Records drawn from a dataset:
+ + + +

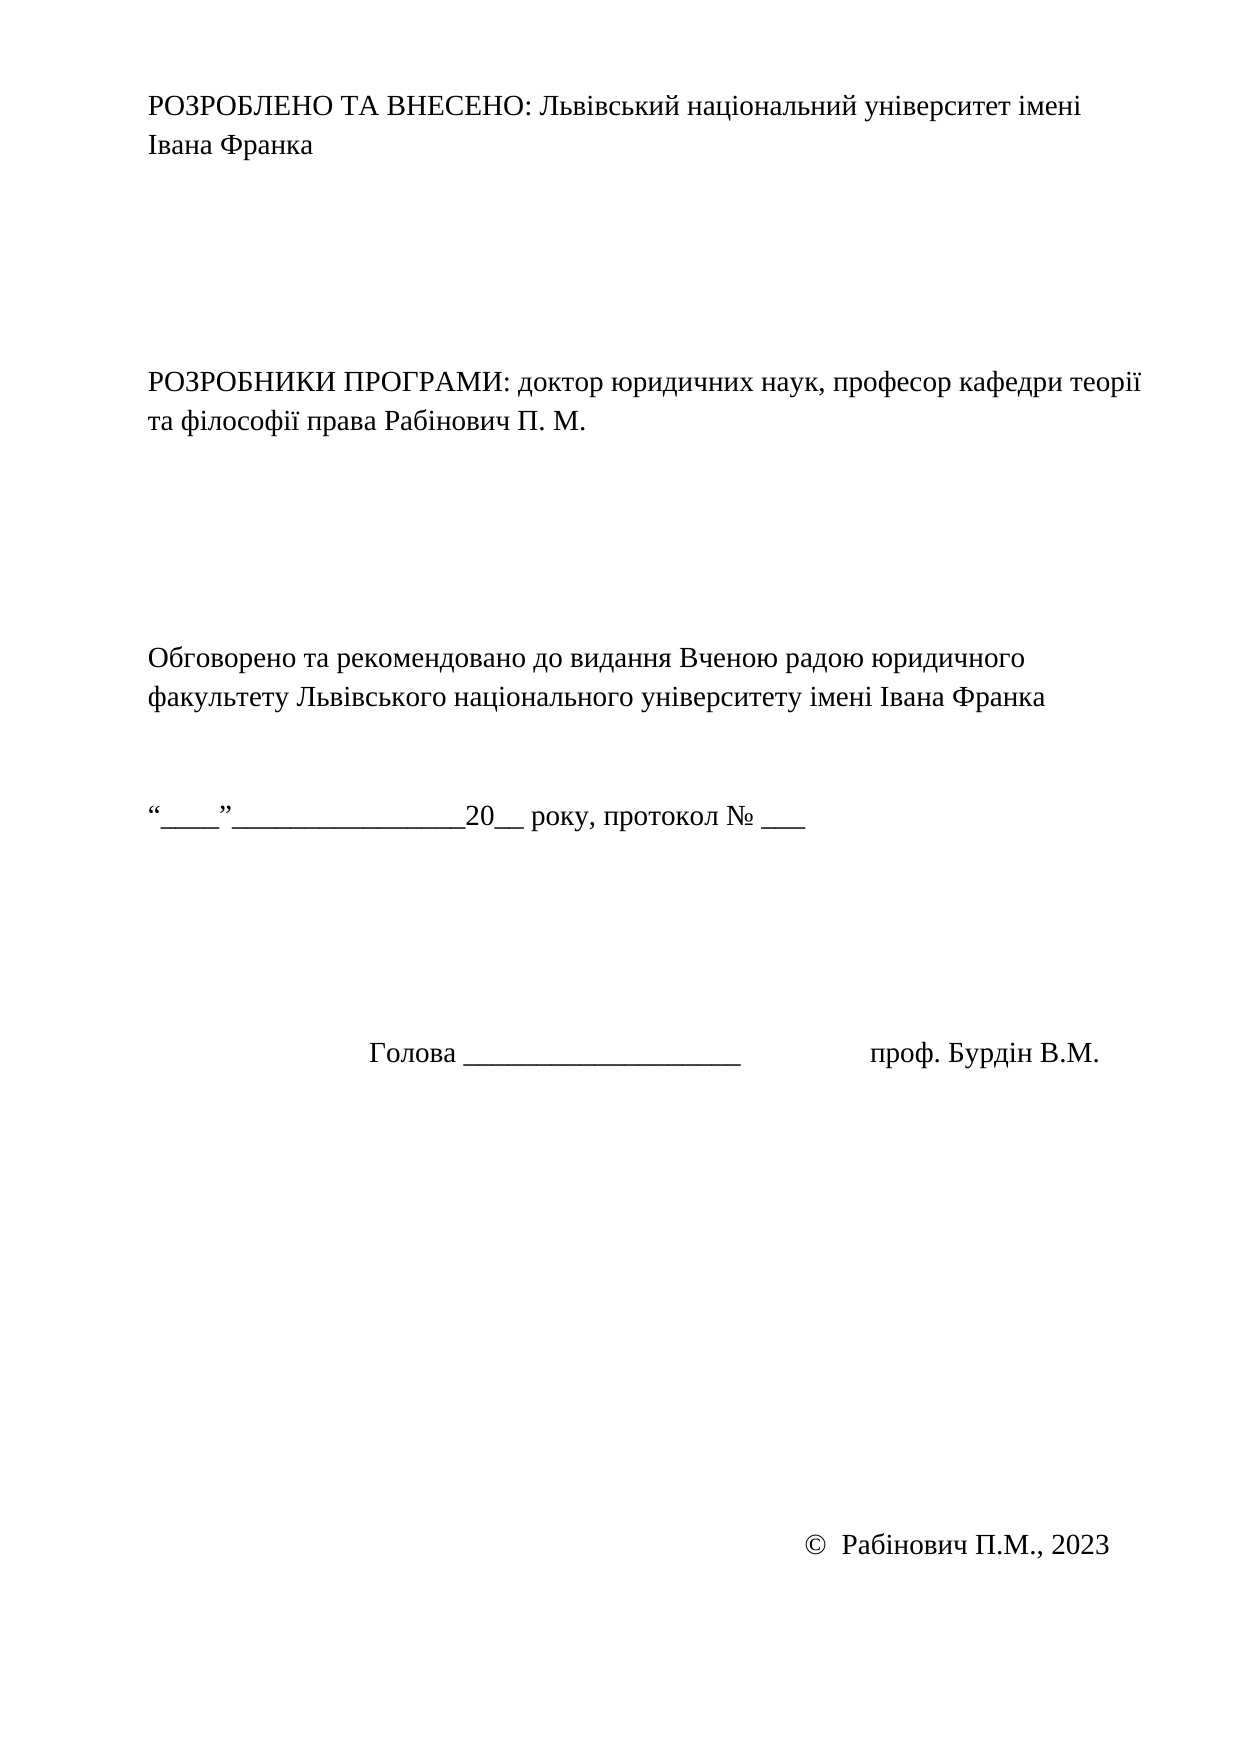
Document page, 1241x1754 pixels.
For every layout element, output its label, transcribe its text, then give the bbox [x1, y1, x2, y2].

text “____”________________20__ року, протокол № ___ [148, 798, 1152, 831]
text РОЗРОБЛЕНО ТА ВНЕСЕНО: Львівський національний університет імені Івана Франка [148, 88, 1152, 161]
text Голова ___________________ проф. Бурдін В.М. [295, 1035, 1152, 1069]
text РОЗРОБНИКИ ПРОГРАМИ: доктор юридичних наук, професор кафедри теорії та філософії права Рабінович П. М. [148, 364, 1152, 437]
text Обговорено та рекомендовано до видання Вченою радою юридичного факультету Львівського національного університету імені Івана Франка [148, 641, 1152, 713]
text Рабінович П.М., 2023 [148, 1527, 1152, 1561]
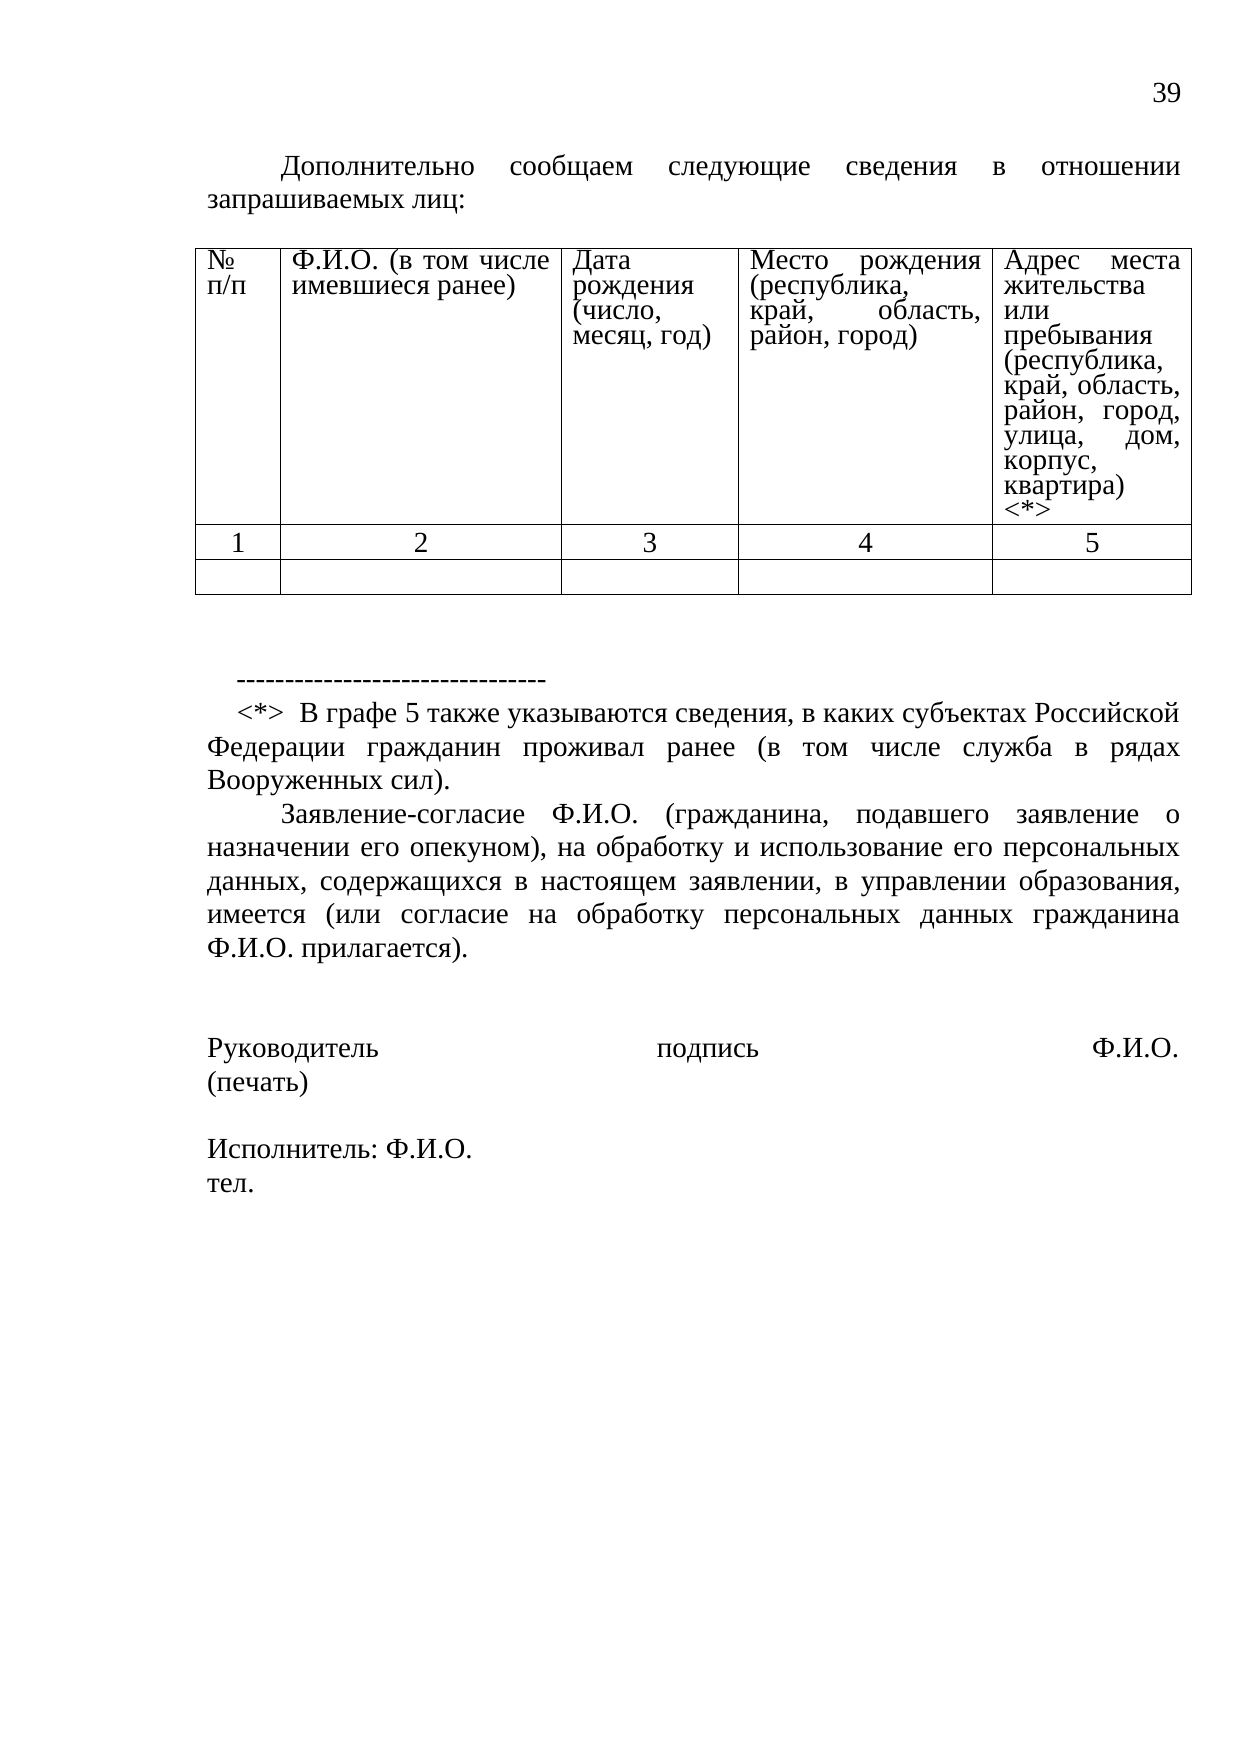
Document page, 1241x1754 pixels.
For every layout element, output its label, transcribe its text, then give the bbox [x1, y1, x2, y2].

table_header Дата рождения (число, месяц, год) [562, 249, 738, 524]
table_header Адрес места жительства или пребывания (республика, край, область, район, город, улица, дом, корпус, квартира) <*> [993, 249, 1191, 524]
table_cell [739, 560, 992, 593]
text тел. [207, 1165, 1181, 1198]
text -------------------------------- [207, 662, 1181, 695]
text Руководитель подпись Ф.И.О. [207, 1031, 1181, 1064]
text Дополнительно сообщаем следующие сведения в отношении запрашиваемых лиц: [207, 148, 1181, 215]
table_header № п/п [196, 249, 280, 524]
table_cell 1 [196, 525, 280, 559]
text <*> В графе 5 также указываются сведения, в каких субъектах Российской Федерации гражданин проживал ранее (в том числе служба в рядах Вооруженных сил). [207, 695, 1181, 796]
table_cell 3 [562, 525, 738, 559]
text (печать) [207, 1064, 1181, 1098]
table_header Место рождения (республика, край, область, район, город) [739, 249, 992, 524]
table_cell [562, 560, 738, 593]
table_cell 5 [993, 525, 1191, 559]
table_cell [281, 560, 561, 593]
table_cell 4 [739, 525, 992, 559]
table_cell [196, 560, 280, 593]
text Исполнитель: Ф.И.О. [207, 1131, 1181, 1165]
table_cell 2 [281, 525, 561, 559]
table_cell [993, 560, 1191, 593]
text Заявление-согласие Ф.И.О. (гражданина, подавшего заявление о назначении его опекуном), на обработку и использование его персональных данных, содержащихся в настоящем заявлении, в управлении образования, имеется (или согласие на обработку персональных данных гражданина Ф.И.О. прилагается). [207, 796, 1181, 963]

+ + + +

Aim of the task:
Output every entry above verbatim, but leave out the pictures.

Completed task:
Document page, 1241x1754 pixels.
For every layout element, output its label, transcribe its text, then give the bbox [x1, y1, x2, y2].

text “____”________________20__ року, протокол № ___ [148, 798, 1152, 831]
text РОЗРОБЛЕНО ТА ВНЕСЕНО: Львівський національний університет імені Івана Франка [148, 88, 1152, 161]
text Голова ___________________ проф. Бурдін В.М. [295, 1035, 1152, 1069]
text РОЗРОБНИКИ ПРОГРАМИ: доктор юридичних наук, професор кафедри теорії та філософії права Рабінович П. М. [148, 364, 1152, 437]
text Обговорено та рекомендовано до видання Вченою радою юридичного факультету Львівського національного університету імені Івана Франка [148, 641, 1152, 713]
text Рабінович П.М., 2023 [148, 1527, 1152, 1561]
Document page, 1241x1754 pixels.
For every layout element, output its label, transcribe its text, then give the bbox [x1, y1, x2, y2].

table_header Дата рождения (число, месяц, год) [562, 249, 738, 524]
table_header Адрес места жительства или пребывания (республика, край, область, район, город, улица, дом, корпус, квартира) <*> [993, 249, 1191, 524]
table_cell [739, 560, 992, 593]
text тел. [207, 1165, 1181, 1198]
text -------------------------------- [207, 662, 1181, 695]
text Руководитель подпись Ф.И.О. [207, 1031, 1181, 1064]
text Дополнительно сообщаем следующие сведения в отношении запрашиваемых лиц: [207, 148, 1181, 215]
table_header № п/п [196, 249, 280, 524]
table_cell 1 [196, 525, 280, 559]
text <*> В графе 5 также указываются сведения, в каких субъектах Российской Федерации гражданин проживал ранее (в том числе служба в рядах Вооруженных сил). [207, 695, 1181, 796]
table_cell 3 [562, 525, 738, 559]
text (печать) [207, 1064, 1181, 1098]
table_header Место рождения (республика, край, область, район, город) [739, 249, 992, 524]
table_cell [562, 560, 738, 593]
table_cell 5 [993, 525, 1191, 559]
table_cell [281, 560, 561, 593]
table_cell 4 [739, 525, 992, 559]
table_cell [196, 560, 280, 593]
text Исполнитель: Ф.И.О. [207, 1131, 1181, 1165]
table_cell 2 [281, 525, 561, 559]
table_cell [993, 560, 1191, 593]
text Заявление-согласие Ф.И.О. (гражданина, подавшего заявление о назначении его опекуном), на обработку и использование его персональных данных, содержащихся в настоящем заявлении, в управлении образования, имеется (или согласие на обработку персональных данных гражданина Ф.И.О. прилагается). [207, 796, 1181, 963]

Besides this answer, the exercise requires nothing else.